(Stored data entries)

________

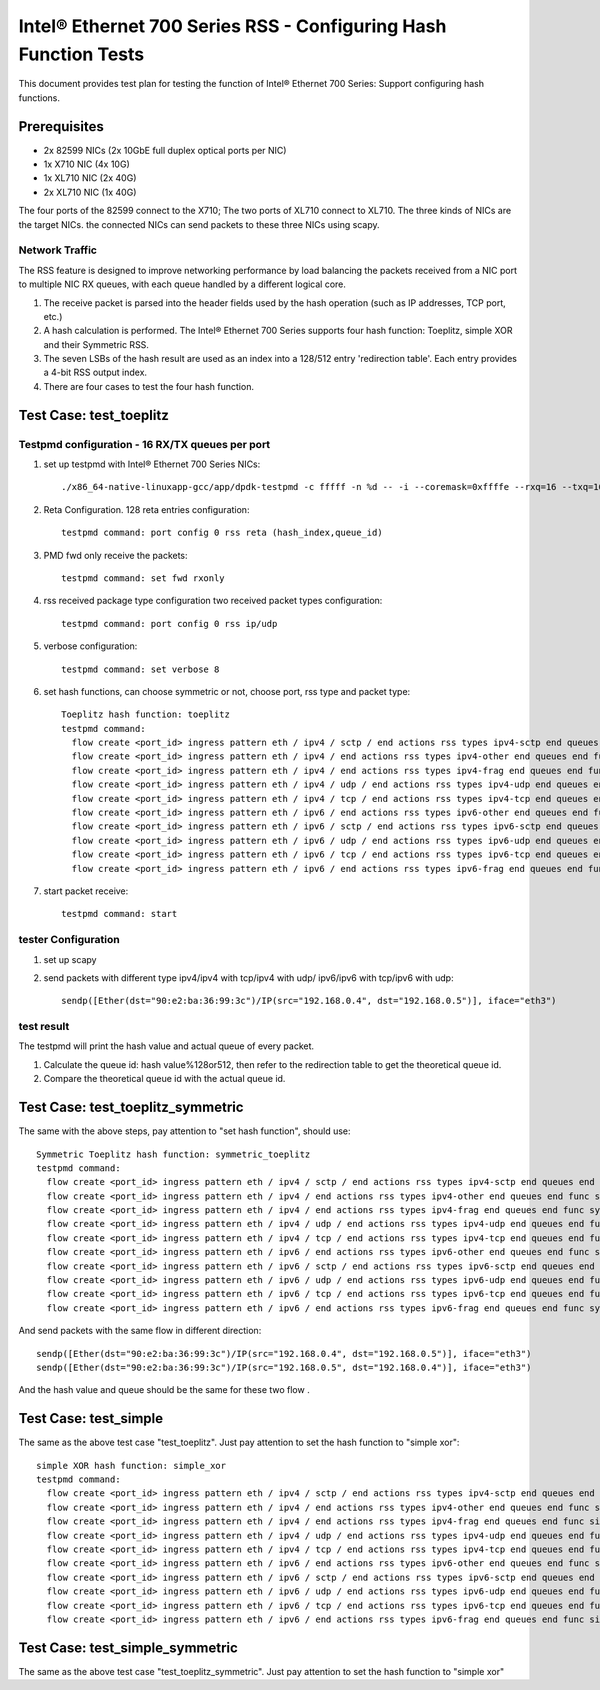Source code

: .. SPDX-License-Identifier: BSD-3-Clause
   Copyright(c) 2011-2017 Intel Corporation

================================================================
Intel® Ethernet 700 Series RSS - Configuring Hash Function Tests
================================================================

This document provides test plan for testing the function of Intel® Ethernet 700 Series:
Support configuring hash functions.


Prerequisites
=============

* 2x 82599 NICs (2x 10GbE full duplex optical ports per NIC)
* 1x X710 NIC (4x 10G)
* 1x XL710 NIC (2x 40G)
* 2x XL710 NIC (1x 40G)

The four ports of the 82599 connect to the X710;
The two ports of XL710 connect to XL710.
The three kinds of NICs are the target NICs. the connected NICs can send packets
to these three NICs using scapy.

Network Traffic
---------------

The RSS feature is designed to improve networking performance by load balancing
the packets received from a NIC port to multiple NIC RX queues, with each queue
handled by a different logical core.

#. The receive packet is parsed into the header fields used by the hash
   operation (such as IP addresses, TCP port, etc.)

#. A hash calculation is performed. The Intel® Ethernet 700 Series supports four
   hash function:
   Toeplitz, simple XOR and their Symmetric RSS.

#. The seven LSBs of the hash result are used as an index into a 128/512 entry
   'redirection table'. Each entry provides a 4-bit RSS output index.

#. There are four cases to test the four hash function.

Test Case:  test_toeplitz
=========================

Testpmd configuration - 16 RX/TX queues per port
------------------------------------------------

#. set up testpmd with Intel® Ethernet 700 Series NICs::

      ./x86_64-native-linuxapp-gcc/app/dpdk-testpmd -c fffff -n %d -- -i --coremask=0xffffe --rxq=16 --txq=16

#. Reta Configuration.  128 reta entries configuration::

       testpmd command: port config 0 rss reta (hash_index,queue_id)

#. PMD fwd only receive the packets::

       testpmd command: set fwd rxonly

#. rss received package type configuration two received packet types configuration::

       testpmd command: port config 0 rss ip/udp

#. verbose configuration::

       testpmd command: set verbose 8

#. set hash functions, can choose symmetric or not, choose port, rss type and packet type::

       Toeplitz hash function: toeplitz
       testpmd command:
         flow create <port_id> ingress pattern eth / ipv4 / sctp / end actions rss types ipv4-sctp end queues end func toeplitz queues end / end
         flow create <port_id> ingress pattern eth / ipv4 / end actions rss types ipv4-other end queues end func toeplitz queues end / end
         flow create <port_id> ingress pattern eth / ipv4 / end actions rss types ipv4-frag end queues end func toeplitz queues end / end
         flow create <port_id> ingress pattern eth / ipv4 / udp / end actions rss types ipv4-udp end queues end func toeplitz queues end / end
         flow create <port_id> ingress pattern eth / ipv4 / tcp / end actions rss types ipv4-tcp end queues end func toeplitz queues end / end
         flow create <port_id> ingress pattern eth / ipv6 / end actions rss types ipv6-other end queues end func toeplitz queues end / end
         flow create <port_id> ingress pattern eth / ipv6 / sctp / end actions rss types ipv6-sctp end queues end func toeplitz queues end / end
         flow create <port_id> ingress pattern eth / ipv6 / udp / end actions rss types ipv6-udp end queues end func toeplitz queues end / end
         flow create <port_id> ingress pattern eth / ipv6 / tcp / end actions rss types ipv6-tcp end queues end func toeplitz queues end / end
         flow create <port_id> ingress pattern eth / ipv6 / end actions rss types ipv6-frag end queues end func toeplitz queues end / end

#. start packet receive::

       testpmd command: start

tester Configuration
--------------------

#. set up scapy

#. send packets with different type ipv4/ipv4 with tcp/ipv4 with udp/
   ipv6/ipv6 with tcp/ipv6 with udp::

    sendp([Ether(dst="90:e2:ba:36:99:3c")/IP(src="192.168.0.4", dst="192.168.0.5")], iface="eth3")

test result
-----------

The testpmd will print the hash value and actual queue of every packet.

#. Calculate the queue id: hash value%128or512, then refer to the redirection table
   to get the theoretical queue id.

#. Compare the theoretical queue id with the actual queue id.


Test Case:  test_toeplitz_symmetric
===================================

The same with the above steps, pay attention to "set hash function", should use::

       Symmetric Toeplitz hash function: symmetric_toeplitz
       testpmd command:
         flow create <port_id> ingress pattern eth / ipv4 / sctp / end actions rss types ipv4-sctp end queues end func symmetric_toeplitz queues end / end
         flow create <port_id> ingress pattern eth / ipv4 / end actions rss types ipv4-other end queues end func symmetric_toeplitz queues end / end
         flow create <port_id> ingress pattern eth / ipv4 / end actions rss types ipv4-frag end queues end func symmetric_toeplitz queues end / end
         flow create <port_id> ingress pattern eth / ipv4 / udp / end actions rss types ipv4-udp end queues end func symmetric_toeplitz queues end / end
         flow create <port_id> ingress pattern eth / ipv4 / tcp / end actions rss types ipv4-tcp end queues end func symmetric_toeplitz queues end / end
         flow create <port_id> ingress pattern eth / ipv6 / end actions rss types ipv6-other end queues end func symmetric_toeplitz queues end / end
         flow create <port_id> ingress pattern eth / ipv6 / sctp / end actions rss types ipv6-sctp end queues end func symmetric_toeplitz queues end / end
         flow create <port_id> ingress pattern eth / ipv6 / udp / end actions rss types ipv6-udp end queues end func symmetric_toeplitz queues end / end
         flow create <port_id> ingress pattern eth / ipv6 / tcp / end actions rss types ipv6-tcp end queues end func symmetric_toeplitz queues end / end
         flow create <port_id> ingress pattern eth / ipv6 / end actions rss types ipv6-frag end queues end func symmetric_toeplitz queues end / end

And send packets with the same flow in different direction::

  sendp([Ether(dst="90:e2:ba:36:99:3c")/IP(src="192.168.0.4", dst="192.168.0.5")], iface="eth3")
  sendp([Ether(dst="90:e2:ba:36:99:3c")/IP(src="192.168.0.5", dst="192.168.0.4")], iface="eth3")

And the hash value and queue should be the same for these two flow .

Test Case:  test_simple
=======================

The same as the above test case "test_toeplitz". Just pay attention to set the hash function to "simple xor"::

       simple XOR hash function: simple_xor
       testpmd command:
         flow create <port_id> ingress pattern eth / ipv4 / sctp / end actions rss types ipv4-sctp end queues end func simple_xor queues end / end
         flow create <port_id> ingress pattern eth / ipv4 / end actions rss types ipv4-other end queues end func simple_xor queues end / end
         flow create <port_id> ingress pattern eth / ipv4 / end actions rss types ipv4-frag end queues end func simple_xor queues end / end
         flow create <port_id> ingress pattern eth / ipv4 / udp / end actions rss types ipv4-udp end queues end func simple_xor queues end / end
         flow create <port_id> ingress pattern eth / ipv4 / tcp / end actions rss types ipv4-tcp end queues end func simple_xor queues end / end
         flow create <port_id> ingress pattern eth / ipv6 / end actions rss types ipv6-other end queues end func simple_xor queues end / end
         flow create <port_id> ingress pattern eth / ipv6 / sctp / end actions rss types ipv6-sctp end queues end func simple_xor queues end / end
         flow create <port_id> ingress pattern eth / ipv6 / udp / end actions rss types ipv6-udp end queues end func simple_xor queues end / end
         flow create <port_id> ingress pattern eth / ipv6 / tcp / end actions rss types ipv6-tcp end queues end func simple_xor queues end / end
         flow create <port_id> ingress pattern eth / ipv6 / end actions rss types ipv6-frag end queues end func simple_xor queues end / end

Test Case:  test_simple_symmetric
=================================

The same as the above test case "test_toeplitz_symmetric". Just pay attention to set the hash function to "simple xor"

________

Activity:
From the data above, copy every line where "Series" appears.

Problem solution:
Intel® Ethernet 700 Series RSS - Configuring Hash Function Tests
This document provides test plan for testing the function of Intel® Ethernet 700 Series:
#. A hash calculation is performed. The Intel® Ethernet 700 Series supports four
#. set up testpmd with Intel® Ethernet 700 Series NICs::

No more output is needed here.